- Performances: 1,420.
- Open / Close: August 10, 1986 – December 31, 1989
- Theater: The Marquis Theatre.
- Tony Awards: Nominated for 13 awards and won three – the two leads, Robert Lindsay and Maryanne Plunkett – and Gillian Gregory for choreography. The Tony Award performance by this cast (see below) is particularly notable!
- Fun Fact: As mentioned in the podcast, this was Gillian Gregory’s only Broadway show. He was primarily a choreographer for movies and television and his several of his most notable projects were movie adaptations of rock operas – The Who’s “Tommy” and Pink Floyd’s “The Wall” for example.
Podcast
As has been chronicled extensively on this podcast already, many older Broadway shows do NOT hold up very well over time. The ones that do – your “Guys and Dolls” or “Oklahomas” – still regularly get produced.
But “Me and My Girl” is a bit of an anomaly. I personally think it totally holds up at least as well as many of the oft-produced Golden Age musicals, even though it’s set in the 1930s. But it hardly ever gets staged these days.
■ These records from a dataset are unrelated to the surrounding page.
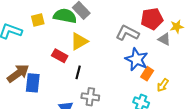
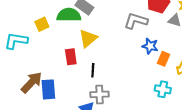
red rectangle: (60, 56) -> (71, 57), turned 63
blue star: (137, 59) -> (150, 46), size x0.7
gray cross: (90, 97) -> (100, 94), moved

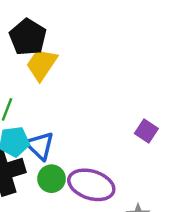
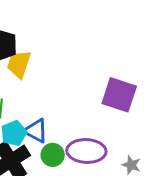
purple square: (146, 131) -> (119, 95), size x1.8

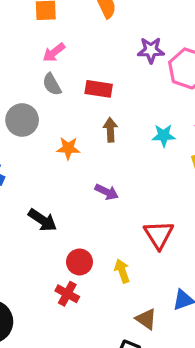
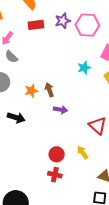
red rectangle: (99, 89) -> (36, 25), moved
brown arrow: (110, 130) -> (49, 90), moved
black arrow: (42, 220) -> (16, 118), moved

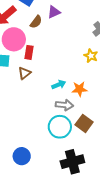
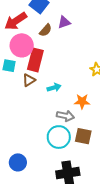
red rectangle: (29, 52) -> (35, 60), size x1.6
cyan arrow: (59, 85) -> (54, 88), moved
brown square: (84, 123) -> (83, 136), turned -30

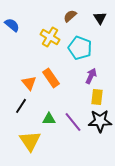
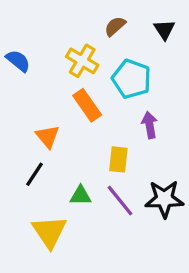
blue semicircle: (12, 25) -> (18, 61), moved
purple arrow: (91, 76) -> (150, 125), turned -35
orange rectangle: (51, 78) -> (87, 105), moved
yellow rectangle: (97, 97) -> (118, 159), moved

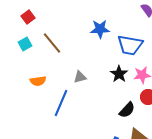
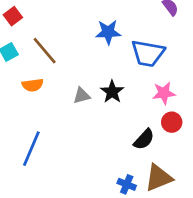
black star: (119, 74) -> (112, 92), moved
orange semicircle: (38, 81) -> (33, 85), moved
blue line: (61, 103) -> (31, 149), moved

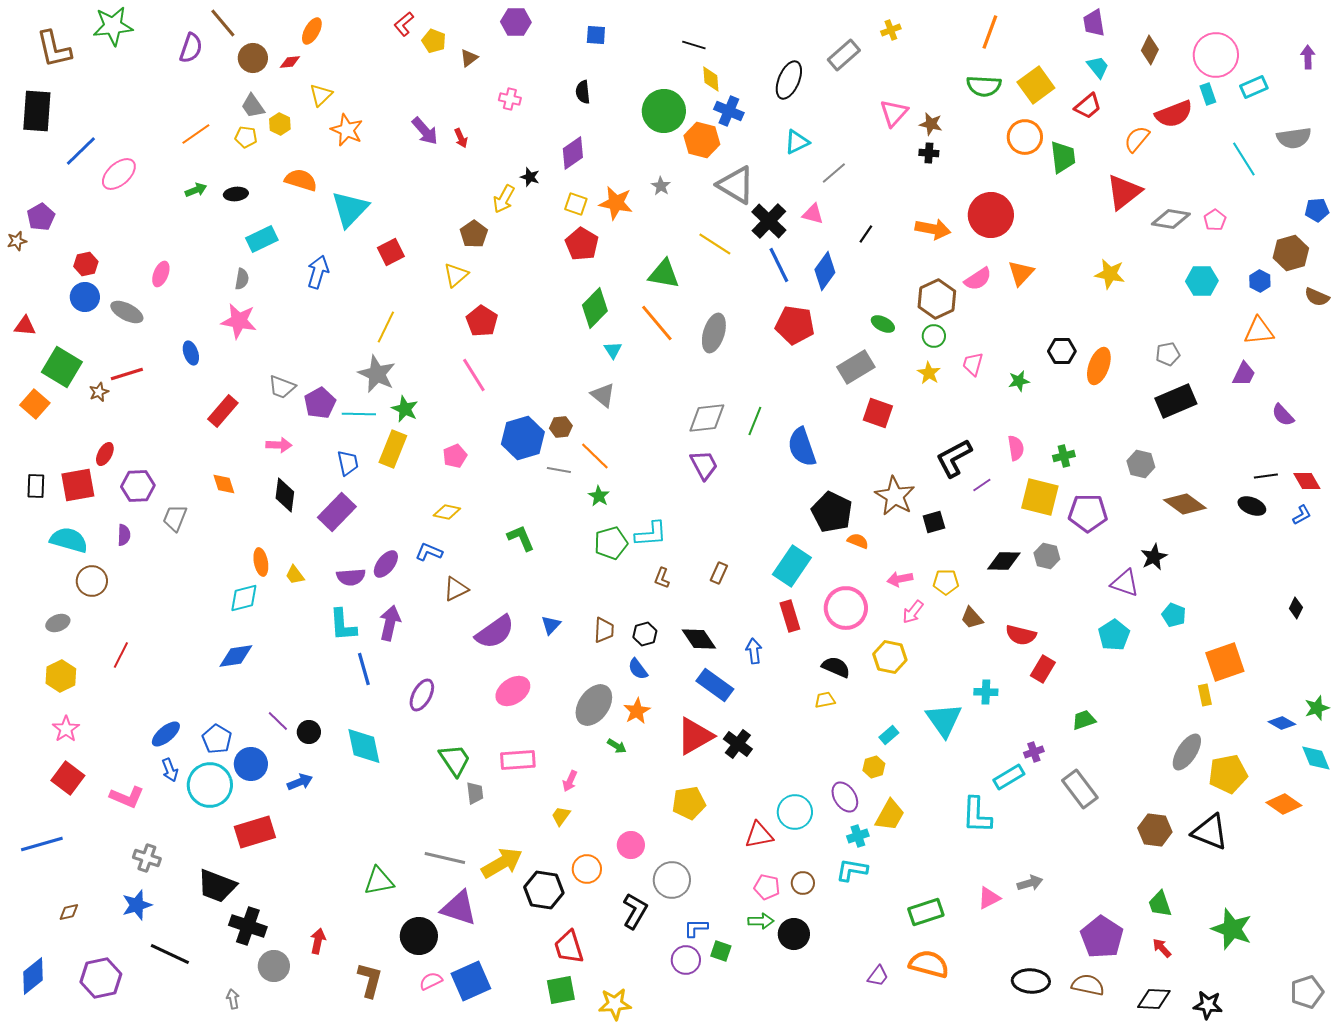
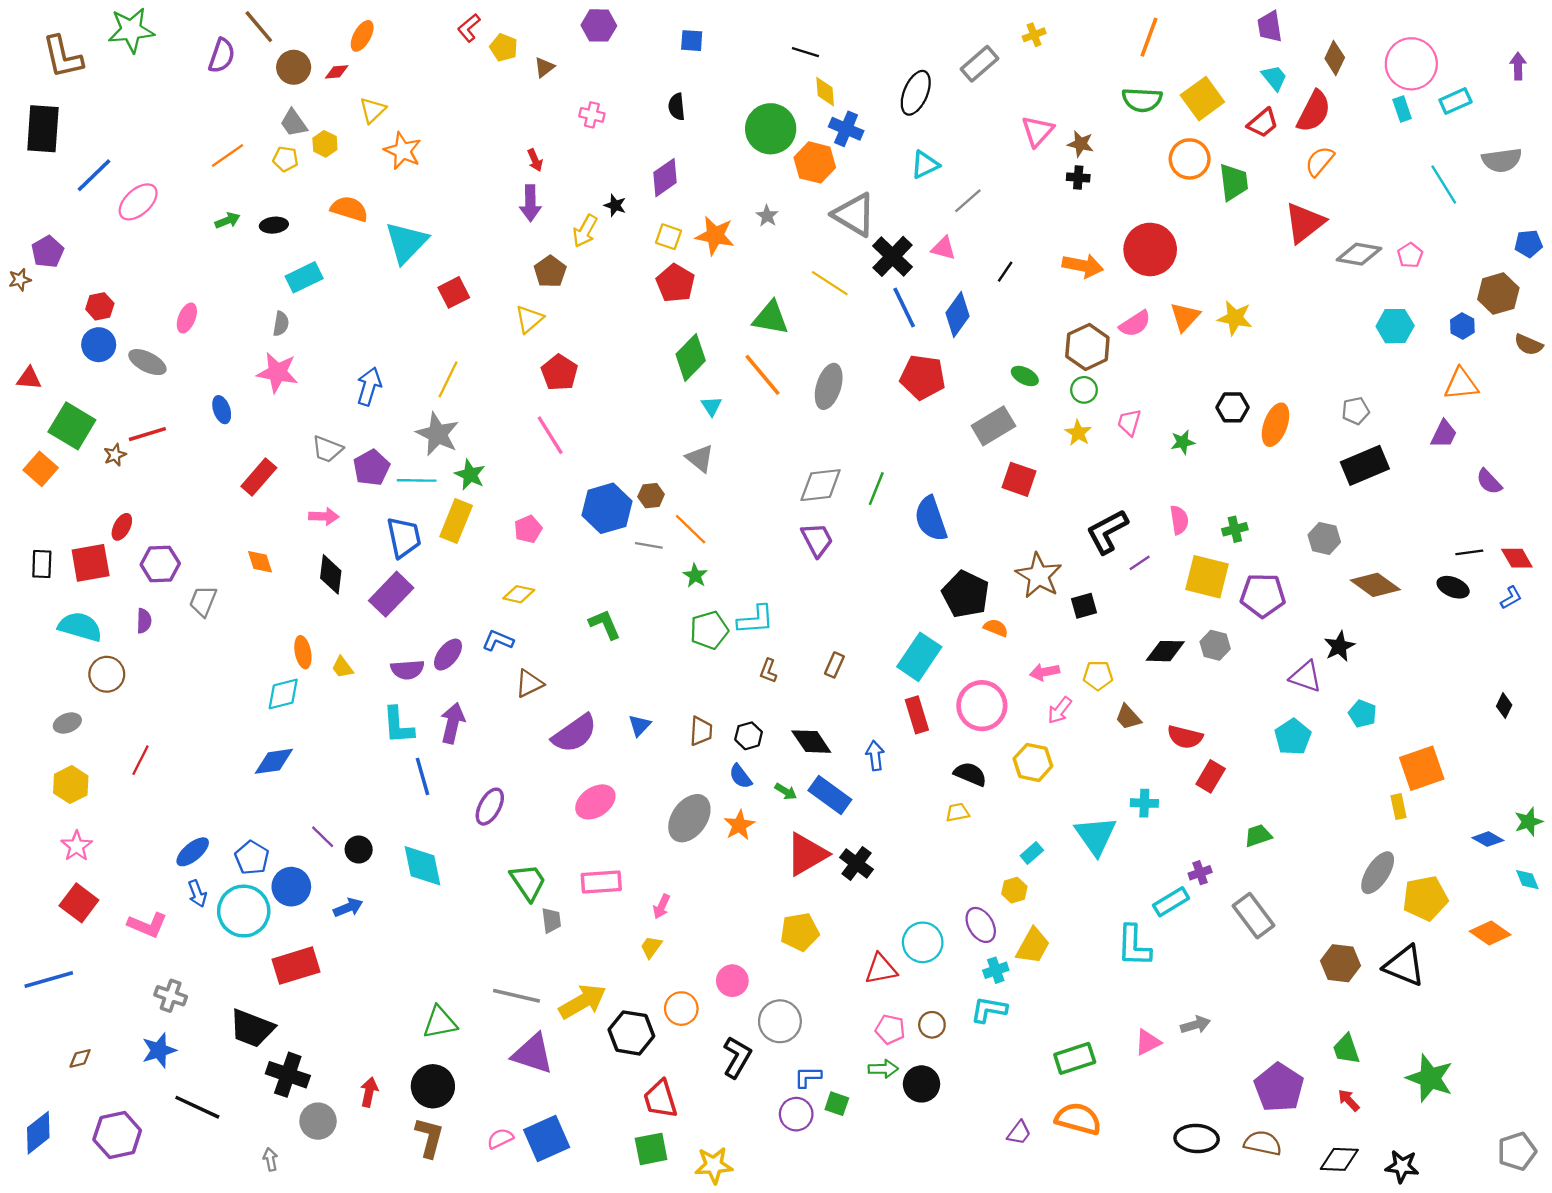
red semicircle: (1174, 114) -> (1314, 111), moved, turned -42
purple arrow: (425, 131) -> (530, 203), moved, turned 40
blue arrow: (318, 272) -> (369, 386), moved
yellow star: (1110, 274) -> (1235, 318), moved
blue trapezoid: (348, 463) -> (404, 537), size x1.4
green arrow: (617, 746) -> (786, 791), moved
cyan diamond: (1316, 758) -> (1527, 880), size x0.7
black circle: (419, 936) -> (433, 1086), moved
One of central Virginia’s long-time stars, Larry Cook, played Bill Snibson, the roguish and rough-and-tumble south Londoner who discovers he’s actually an English lord, way back in 1991. Larry and I talk about our mutual admiration for this show and ponder why it isn’t popping up on stages still today.
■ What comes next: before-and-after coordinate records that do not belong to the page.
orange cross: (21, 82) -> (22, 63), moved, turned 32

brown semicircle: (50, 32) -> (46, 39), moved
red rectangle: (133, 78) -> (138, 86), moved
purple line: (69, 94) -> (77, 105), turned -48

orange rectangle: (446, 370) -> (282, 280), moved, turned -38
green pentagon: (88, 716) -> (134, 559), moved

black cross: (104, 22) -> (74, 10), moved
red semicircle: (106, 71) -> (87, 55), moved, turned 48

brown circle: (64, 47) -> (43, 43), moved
In the podcast, I mistakenly say that the show was still running on Broadway when it was produced here in Richmond. However, it was still touring and regional theaters all over the country were having long-running hits with the fun and frivolous romp. Don’t you think modern audiences would enjoy the class conscious conflicts spurring the low-stakes tension in this show? I sure do!